Doing business is a risk. If anything unfortunate happens to an asset, whether a piece of equipment or an entire manufacturing facility, this will result in massive expenses and negatively affect production. Because of such risks, companies often take out insurance plans to protect themselves.
However, some companies may have particular insurance needs for their day-to-day operations. Hence, commercial insurance companies soon began struggling to create insurance plans that would suit each need of the company. This led businesses to set up insurance companies as subsidiaries. Thus, in 1953, the first captive insurance company was born.
Captive insurance companies took their name from the captive mines of the Youngstown Sheet & Tube Company, the first business to set up an active captive insurance company. Over time, establishing a captive insurance company became more popular among businesses who saw the double-benefit of obtaining insurance while getting to retain the money that would otherwise be spent on premiums. The financial benefits it brought eventually led the government to recognize the importance of the captive insurance industry.

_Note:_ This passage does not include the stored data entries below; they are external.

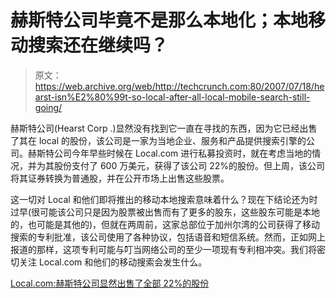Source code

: # 赫斯特公司毕竟不是那么本地化；本地移动搜索还在继续吗？

> 原文：<https://web.archive.org/web/http://techcrunch.com:80/2007/07/18/hearst-isn%E2%80%99t-so-local-after-all-local-mobile-search-still-going/>

赫斯特公司(Hearst Corp .)显然没有找到它一直在寻找的东西，因为它已经出售了其在 local 的股份，该公司是一家为当地企业、服务和产品提供搜索引擎的公司。赫斯特公司今年早些时候在 Local.com 进行私募投资时，就在考虑当地的情况，并为其股份支付了 600 万美元，获得了该公司 22%的股份。但上周，该公司将其证券转换为普通股，并在公开市场上出售这些股票。

这一切对 Local 和他们即将推出的移动本地搜索意味着什么？现在下结论还为时过早(很可能该公司只是因为股票被出售而有了更多的股东，这些股东可能是本地的，也可能是其他的)，但就在两周前，这家总部位于加州尔湾的公司获得了移动搜索的专利批准，该公司使用了各种协议，包括语音和短信系统。然而，正如网上报道的那样，这项专利可能与叮当网络公司的至少一项现有专利相冲突。我们将密切关注 Local.com 和他们的移动搜索会发生什么。

 [Local.com:赫斯特公司显然出售了全部 22%的股份](https://web.archive.org/web/20150910194659/http://blogs.barrons.com/techtraderdaily/2007/07/17/localcom-hearst-apparently-sells-entire-22-stake/)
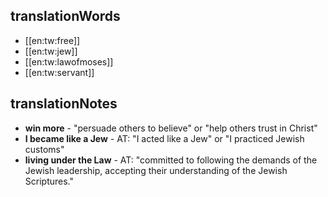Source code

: ## translationWords

* [[en:tw:free]]
* [[en:tw:jew]]
* [[en:tw:lawofmoses]]
* [[en:tw:servant]]

## translationNotes

* **win more** - "persuade others to believe" or "help others trust in Christ"
* **I became like a Jew** - AT: "I acted like a Jew" or "I practiced Jewish customs"
* **living under the Law** - AT: "committed to following the demands of the Jewish leadership, accepting their understanding of the Jewish Scriptures."
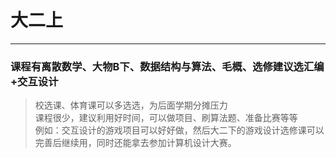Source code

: # 大二上
***
### 课程有离散数学、大物B下、数据结构与算法、毛概、选修建议选汇编+交互设计

> 校选课、体育课可以多选选，为后面学期分摊压力  
> 课程很少，建议利用好时间，可以做项目、刷算法题、准备比赛等等  
> 例如：交互设计的游戏项目可以好好做，然后大二下的游戏设计选修课可以完善后继续用，同时还能拿去参加计算机设计大赛。  
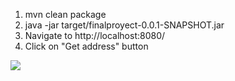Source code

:1. mvn clean package
2. java -jar target/finalproyect-0.0.1-SNAPSHOT.jar
3. Navigate to http://localhost:8080/
4. Click on "Get address" button

![](2022-12-13_08-31-16.gif)

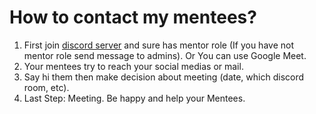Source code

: # How to contact my mentees?

1. First join [discord server](https://discord.com/invite/zkPb8P4B?utm_source=Discord%20Widget&utm_medium=Connect) and sure has mentor role (If you have not mentor role send message to admins). Or You can use Google Meet.
2. Your mentees try to reach your social medias or mail. 
3. Say hi them then make decision about meeting (date, which discord room, etc).
4. Last Step: Meeting. Be happy and help your Mentees. 
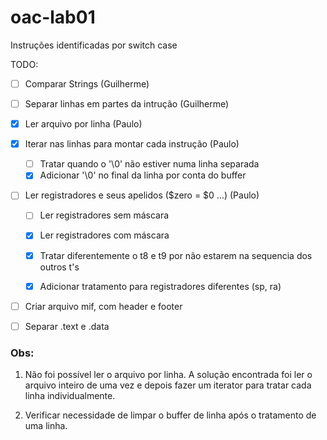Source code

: # oac-lab01

Instruções identificadas por switch case


TODO:

- [ ] Comparar Strings (Guilherme)
- [ ] Separar linhas em partes da intrução (Guilherme)


- [x] Ler arquivo por linha (Paulo)
- [x] Iterar nas linhas para montar cada instrução (Paulo)
	- [ ] Tratar quando o '\0' não estiver numa linha separada
	- [x] Adicionar '\0' no final da linha por conta do buffer
- [ ] Ler registradores e seus apelidos ($zero = $0 ...) (Paulo)
	- [ ] Ler registradores sem máscara
	- [x] Ler registradores com máscara
	- [x] Tratar diferentemente o t8 e t9 por não estarem na sequencia dos outros t's
	- [x] Adicionar tratamento para registradores diferentes (sp, ra)


- [ ] Criar arquivo mif, com header e footer

- [ ] Separar .text e .data

### Obs:

1. Não foi possível ler o arquivo por linha. A solução encontrada foi ler o arquivo 
inteiro de uma vez e depois fazer um iterator para tratar cada linha individualmente.

2. Verificar necessidade de limpar o buffer de linha após o tratamento de uma linha.
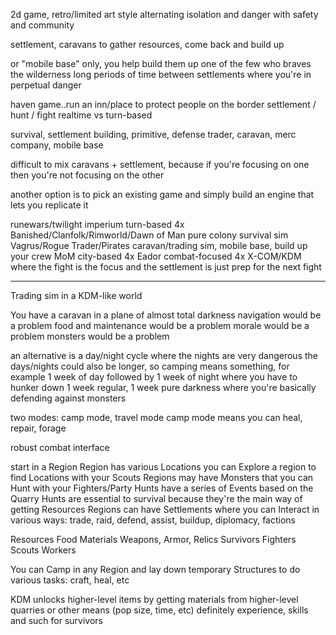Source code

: 2d game, retro/limited art style
alternating isolation and danger with safety and community

settlement, caravans to gather resources, come back and build up

or "mobile base" only, you help build them up
one of the few who braves the wilderness
long periods of time between settlements where you're in perpetual danger

haven game..run an inn/place to protect people on the border
settlement / hunt / fight
realtime vs turn-based

survival, settlement building, primitive, defense
trader, caravan, merc company, mobile base

difficult to mix caravans + settlement, because if you're focusing on one then you're not focusing on the other

another option is to pick an existing game and simply build an engine that lets you replicate it

runewars/twilight imperium turn-based 4x
Banished/Clanfolk/Rimworld/Dawn of Man pure colony survival sim
Vagrus/Rogue Trader/Pirates caravan/trading sim, mobile base, build up your crew
MoM city-based 4x
Eador combat-focused 4x
X-COM/KDM where the fight is the focus and the settlement is just prep for the next fight

-----------------------------------------------------------------------------------

Trading sim in a KDM-like world

You have a caravan in a plane of almost total darkness
navigation would be a problem
food and maintenance would be a problem
morale would be a problem
monsters would be a problem

an alternative is a day/night cycle where the nights are very dangerous
the days/nights could also be longer, so camping means something, for example 1 week of day followed by 1 week of night where you have to hunker down
1 week regular, 1 week pure darkness where you're basically defending against monsters

two modes: camp mode, travel mode
camp mode means you can heal, repair, forage

robust combat interface

start in a Region
Region has various Locations
you can Explore a region to find Locations with your Scouts
Regions may have Monsters that you can Hunt with your Fighters/Party
Hunts have a series of Events based on the Quarry
Hunts are essential to survival because they're the main way of getting Resources
Regions can have Settlements where you can Interact in various ways: trade, raid, defend, assist, buildup, diplomacy, factions

Resources
	Food
	Materials
	Weapons, Armor, Relics
	Survivors
		Fighters
		Scouts
		Workers

You can Camp in any Region and lay down temporary Structures to do various tasks: craft, heal, etc

KDM unlocks higher-level items by getting materials from higher-level quarries or other means (pop size, time, etc)
definitely experience, skills and such for survivors

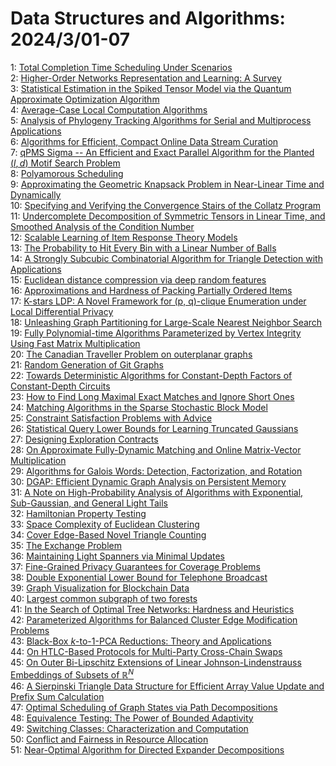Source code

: # Data Structures and Algorithms: 2024/3/01-07  
1: [Total Completion Time Scheduling Under Scenarios](https://doi.org/10.48550/arXiv.2402.19259)  
2: [Higher-Order Networks Representation and Learning: A Survey](https://doi.org/10.48550/arXiv.2402.19414)  
3: [Statistical Estimation in the Spiked Tensor Model via the Quantum  Approximate Optimization Algorithm](https://doi.org/10.48550/arXiv.2402.19456)  
4: [Average-Case Local Computation Algorithms](https://doi.org/10.48550/arXiv.2403.00129)  
5: [Analysis of Phylogeny Tracking Algorithms for Serial and Multiprocess  Applications](https://doi.org/10.48550/arXiv.2403.00246)  
6: [Algorithms for Efficient, Compact Online Data Stream Curation](https://doi.org/10.48550/arXiv.2403.00266)  
7: [qPMS Sigma -- An Efficient and Exact Parallel Algorithm for the Planted  $(l, d)$ Motif Search Problem](https://doi.org/10.48550/arXiv.2403.00306)  
8: [Polyamorous Scheduling](https://doi.org/10.48550/arXiv.2403.00465)  
9: [Approximating the Geometric Knapsack Problem in Near-Linear Time and  Dynamically](https://doi.org/10.48550/arXiv.2403.00536)  
10: [Specifying and Verifying the Convergence Stairs of the Collatz Program](https://doi.org/10.48550/arXiv.2403.04777)  
11: [Undercomplete Decomposition of Symmetric Tensors in Linear Time, and  Smoothed Analysis of the Condition Number](https://doi.org/10.48550/arXiv.2403.00643)  
12: [Scalable Learning of Item Response Theory Models](https://doi.org/10.48550/arXiv.2403.00680)  
13: [The Probability to Hit Every Bin with a Linear Number of Balls](https://doi.org/10.48550/arXiv.2403.00736)  
14: [A Strongly Subcubic Combinatorial Algorithm for Triangle Detection with  Applications](https://doi.org/10.48550/arXiv.2403.01085)  
15: [Euclidean distance compression via deep random features](https://doi.org/10.48550/arXiv.2403.01327)  
16: [Approximations and Hardness of Packing Partially Ordered Items](https://doi.org/10.48550/arXiv.2403.01568)  
17: [K-stars LDP: A Novel Framework for (p, q)-clique Enumeration under Local  Differential Privacy](https://doi.org/10.48550/arXiv.2403.01788)  
18: [Unleashing Graph Partitioning for Large-Scale Nearest Neighbor Search](https://doi.org/10.48550/arXiv.2403.01797)  
19: [Fully Polynomial-time Algorithms Parameterized by Vertex Integrity Using  Fast Matrix Multiplication](https://doi.org/10.48550/arXiv.2403.01839)  
20: [The Canadian Traveller Problem on outerplanar graphs](https://doi.org/10.48550/arXiv.2403.01872)  
21: [Random Generation of Git Graphs](https://doi.org/10.48550/arXiv.2403.01902)  
22: [Towards Deterministic Algorithms for Constant-Depth Factors of  Constant-Depth Circuits](https://doi.org/10.48550/arXiv.2403.01965)  
23: [How to Find Long Maximal Exact Matches and Ignore Short Ones](https://doi.org/10.48550/arXiv.2403.02008)  
24: [Matching Algorithms in the Sparse Stochastic Block Model](https://doi.org/10.48550/arXiv.2403.02140)  
25: [Constraint Satisfaction Problems with Advice](https://doi.org/10.48550/arXiv.2403.02212)  
26: [Statistical Query Lower Bounds for Learning Truncated Gaussians](https://doi.org/10.48550/arXiv.2403.02300)  
27: [Designing Exploration Contracts](https://doi.org/10.48550/arXiv.2403.02317)  
28: [On Approximate Fully-Dynamic Matching and Online Matrix-Vector  Multiplication](https://doi.org/10.48550/arXiv.2403.02582)  
29: [Algorithms for Galois Words: Detection, Factorization, and Rotation](https://doi.org/10.48550/arXiv.2403.02636)  
30: [DGAP: Efficient Dynamic Graph Analysis on Persistent Memory](https://doi.org/10.48550/arXiv.2403.02665)  
31: [A Note on High-Probability Analysis of Algorithms with Exponential,  Sub-Gaussian, and General Light Tails](https://doi.org/10.48550/arXiv.2403.02873)  
32: [Hamiltonian Property Testing](https://doi.org/10.48550/arXiv.2403.02968)  
33: [Space Complexity of Euclidean Clustering](https://doi.org/10.48550/arXiv.2403.02971)  
34: [Cover Edge-Based Novel Triangle Counting](https://doi.org/10.48550/arXiv.2403.02997)  
35: [The Exchange Problem](https://doi.org/10.48550/arXiv.2403.03046)  
36: [Maintaining Light Spanners via Minimal Updates](https://doi.org/10.48550/arXiv.2403.03290)  
37: [Fine-Grained Privacy Guarantees for Coverage Problems](https://doi.org/10.48550/arXiv.2403.03337)  
38: [Double Exponential Lower Bound for Telephone Broadcast](https://doi.org/10.48550/arXiv.2403.03501)  
39: [Graph Visualization for Blockchain Data](https://doi.org/10.48550/arXiv.2403.03504)  
40: [Largest common subgraph of two forests](https://doi.org/10.48550/arXiv.2403.03696)  
41: [In the Search of Optimal Tree Networks: Hardness and Heuristics](https://doi.org/10.48550/arXiv.2403.03724)  
42: [Parameterized Algorithms for Balanced Cluster Edge Modification Problems](https://doi.org/10.48550/arXiv.2403.03830)  
43: [Black-Box $k$-to-$1$-PCA Reductions: Theory and Applications](https://doi.org/10.48550/arXiv.2403.03905)  
44: [On HTLC-Based Protocols for Multi-Party Cross-Chain Swaps](https://doi.org/10.48550/arXiv.2403.03906)  
45: [On Outer Bi-Lipschitz Extensions of Linear Johnson-Lindenstrauss  Embeddings of Subsets of $\mathbb{R}^N$](https://doi.org/10.48550/arXiv.2403.03969)  
46: [A Sierpinski Triangle Data Structure for Efficient Array Value Update  and Prefix Sum Calculation](https://doi.org/10.48550/arXiv.2403.03990)  
47: [Optimal Scheduling of Graph States via Path Decompositions](https://doi.org/10.48550/arXiv.2403.04126)  
48: [Equivalence Testing: The Power of Bounded Adaptivity](https://doi.org/10.48550/arXiv.2403.04230)  
49: [Switching Classes: Characterization and Computation](https://doi.org/10.48550/arXiv.2403.04263)  
50: [Conflict and Fairness in Resource Allocation](https://doi.org/10.48550/arXiv.2403.04265)  
51: [Near-Optimal Algorithm for Directed Expander Decompositions](https://doi.org/10.48550/arXiv.2403.04542)  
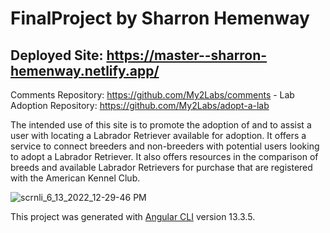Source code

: # FinalProject by Sharron Hemenway

## Deployed Site: https://master--sharron-hemenway.netlify.app/

Comments Repository:  https://github.com/My2Labs/comments - 
Lab Adoption Repository:  https://github.com/My2Labs/adopt-a-lab

The intended use of this site is to promote the adoption of and to assist a user with locating a Labrador Retriever available for adoption. It offers a service to connect breeders and non-breeders with potential users looking to adopt a Labrador Retriever. It also offers resources in the comparison of breeds and available Labrador Retrievers for purchase that are registered with the American Kennel Club.

![scrnli_6_13_2022_12-29-46 PM](https://user-images.githubusercontent.com/100609892/173414151-4bcf543e-3b65-41c9-ae5a-4a58590d6ddd.png)

This project was generated with [Angular CLI](https://github.com/angular/angular-cli) version 13.3.5.
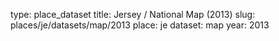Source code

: type: place_dataset
title: Jersey / National Map (2013)
slug: places/je/datasets/map/2013
place: je
dataset: map
year: 2013
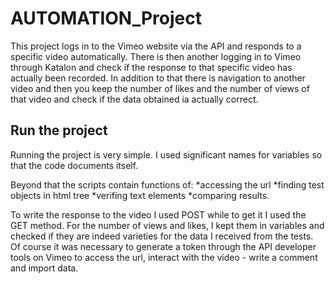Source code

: # AUTOMATION_Project
This project logs in to the Vimeo website via the API and responds to a specific video automatically. 
There is then another logging in to Vimeo through Katalon and check if the response to that specific video has actually been recorded.
In addition to that there is navigation to another video and then you keep the number of likes and the number of views of that video 
and check if the data obtained ia actually correct.

## Run the project
Running the project is very simple. 
I used significant names for variables so that the code documents itself. 

Beyond that the scripts contain functions of: 
*accessing the url
*finding test objects in html tree
*verifing text elements 
*comparing results.

To write the response to the video I used POST while to get it I used the GET method.
For the number of views and likes, I kept them in variables and checked if they are indeed varieties for the data I received from the tests.
Of course it was necessary to generate a token through the API developer tools on Vimeo to access the url, interact with the video - write a comment and import data.
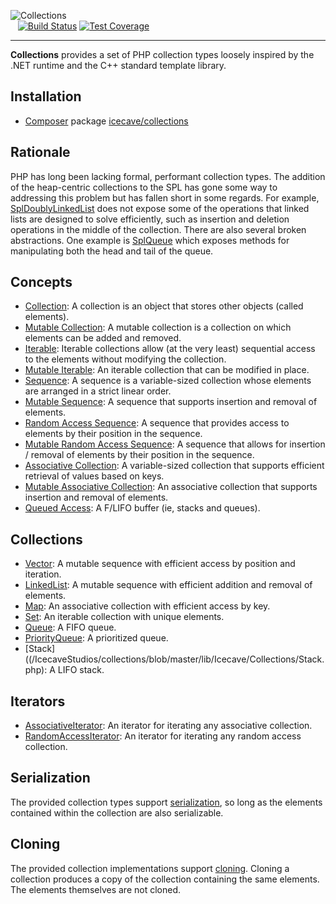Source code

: ![Collections](http://icecave.com.au/assets/img/project-icons/icon-collections.png)<br>&nbsp;&nbsp;
[![Build Status](https://api.travis-ci.org/IcecaveStudios/collections.png)](http://travis-ci.org/IcecaveStudios/collections)
[![Test Coverage](http://icecave.com.au/collections/coverage-report/coverage.png)](http://icecave.com.au/collections/coverage-report/index.html)

---

**Collections** provides a set of PHP collection types loosely inspired by the .NET runtime and the C++ standard template library.

## Installation

* [Composer](http://getcomposer.org) package [icecave/collections](https://packagist.org/packages/icecave/collections)

## Rationale

PHP has long been lacking formal, performant collection types. The addition of the heap-centric collections to the SPL has gone some way to addressing this problem but has fallen short in some regards. For example, [SplDoublyLinkedList](http://www.php.net/manual/en/class.spldoublylinkedlist.php) does not expose some of the operations that linked lists are designed to solve efficiently, such as insertion and deletion operations in the middle of the collection. There are also several broken abstractions. One example is [SplQueue](http://php.net/manual/en/class.splqueue.php) which exposes methods for manipulating both the head and tail of the queue.

## Concepts

* [Collection](/IcecaveStudios/collections/blob/master/lib/Icecave/Collections/CollectionInterface.php): A collection is an object that stores other objects (called elements).
* [Mutable Collection](/IcecaveStudios/collections/blob/master/lib/Icecave/Collections/MutableCollectionInterface.php): A mutable collection is a collection on which elements can be added and removed.
* [Iterable](/IcecaveStudios/collections/blob/master/lib/Icecave/Collections/IterableInterface.php): Iterable collections allow (at the very least) sequential access to the elements without modifying the collection.
* [Mutable Iterable](/IcecaveStudios/collections/blob/master/lib/Icecave/Collections/MutableIterableInterface.php): An iterable collection that can be modified in place.
* [Sequence](/IcecaveStudios/collections/blob/master/lib/Icecave/Collections/SequenceInterface.php): A sequence is a variable-sized collection whose elements are arranged in a strict linear order.
* [Mutable Sequence](/IcecaveStudios/collections/blob/master/lib/Icecave/Collections/MutableSequenceInterface.php): A sequence that supports insertion and removal of elements.
* [Random Access Sequence](/IcecaveStudios/collections/blob/master/lib/Icecave/Collections/RandomAccessInterface.php): A sequence that provides access to elements by their position in the sequence.
* [Mutable Random Access Sequence](/IcecaveStudios/collections/blob/master/lib/Icecave/Collections/MutableRandomAccessInterface.php): A sequence that allows for insertion / removal of elements by their position in the sequence.
* [Associative Collection](/IcecaveStudios/collections/blob/master/lib/Icecave/Collections/AssociativeInterface.php): A variable-sized collection that supports efficient retrieval of values based on keys.
* [Mutable Associative Collection](/IcecaveStudios/collections/blob/master/lib/Icecave/Collections/MutableAssociativeInterface.php): An associative collection that supports insertion and removal of elements.
* [Queued Access](/IcecaveStudios/collections/blob/master/lib/Icecave/Collections/QueuedAccessInterface.php): A F/LIFO buffer (ie, stacks and queues).

## Collections

* [Vector](/IcecaveStudios/collections/blob/master/lib/Icecave/Collections/Vector.php): A mutable sequence with efficient access by position and iteration.
* [LinkedList](/IcecaveStudios/collections/blob/master/lib/Icecave/Collections/LinkedList.php): A mutable sequence with efficient addition and removal of elements.
* [Map](/IcecaveStudios/collections/blob/master/lib/Icecave/Collections/Map.php): An associative collection with efficient access by key.
* [Set](/IcecaveStudios/collections/blob/master/lib/Icecave/Collections/Set.php): An iterable collection with unique elements.
* [Queue](/IcecaveStudios/collections/blob/master/lib/Icecave/Collections/Queue.php): A FIFO queue.
* [PriorityQueue](/IcecaveStudios/collections/blob/master/lib/Icecave/Collections/PriorityQueue.php): A prioritized queue.
* [Stack]((/IcecaveStudios/collections/blob/master/lib/Icecave/Collections/Stack.php): A LIFO stack.

## Iterators

* [AssociativeIterator](/IcecaveStudios/collections/blob/master/lib/Icecave/Collections/Iterator/AssociativeIterator.php): An iterator for iterating any associative collection.
* [RandomAccessIterator](/IcecaveStudios/collections/blob/master/lib/Icecave/Collections/Iterator/RandomAccessIterator.php): An iterator for iterating any random access collection.

## Serialization

The provided collection types support [serialization](http://au1.php.net/manual/en/function.serialize.php), so long as the elements contained within the collection are also serializable.

## Cloning

The provided collection implementations support [cloning](http://php.net/manual/en/language.oop5.cloning.php). Cloning a collection produces a copy of the collection containing the same elements. The elements themselves are not cloned.
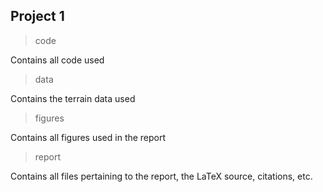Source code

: ## Project 1

>code

Contains all code used

>data

Contains the terrain data used

>figures

Contains all figures used in the report

>report

Contains all files pertaining to the report, the LaTeX source, citations, etc.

In 1986, the United States Congress enacted section 831(b) of the Internal Revenue Code. This provision allowed premiums that did not exceed USD 1.2 million, paid to a captive insurance company, to qualify as a deductible for the mother company. Any underwriting profit that the captive would make (premiums received minus any claims paid and expenses incurred) would also be taxed at 0%.
The logic behind this provision was that it would be of great assistance to small- and medium-sized businesses, which could be burdened by the premiums offered by commercial insurance companies. It would also be argued to be able to generate many new jobs and improve the economy.
With all the benefits that a captive insurance company brings, it is no surprise that they began to be used as illegal tax shelters. In 2015, the Internal Revenue Service (IRS) added the 831(b) to its “Dirty Dozen” list of tax scams. The IRS found that many listed captives were found to not be in compliance with federal guidelines that define an insurance company for tax purposes.
One of the qualifications not met by most captives is the risk distribution present in its pools. Captives are required to have sufficient diversification and distribution of risk among pool participants to qualify as an insurance company for the favorable tax treatments under 831(b). What many captives did, however, was to have their risk pool insure only the riskiest cases where the likelihood of claims was very low. This was what eventually led to the reform of the way captive insurance companies are regulated.
In 2017, Congress enacted the Protecting Americans from Tax Hikes (PATH) Act that strengthened regulations and oversight of captive insurance companies. Though the premium threshold for a captive to avail of the tax benefits was increased to USD 2.2 million, the PATH Act also put on paper specific language that prevented 831(b) from being used as an illegal tax haven. In particular, captives are obligated to comply with all state and federal regulations relating to risk distribution and shifting, insurance pricing, and claims adjudication.
Today, with increased audits and scrutiny surrounding captive insurance companies, it is all the more important to comply strictly with IRS regulations in order to avoid being handed significant tax penalties. Hence, if you are thinking about setting up a captive for your business, it is best to consult an expert to make sure you are in compliance with regulations that will allow you to receive the benefits of 831(b).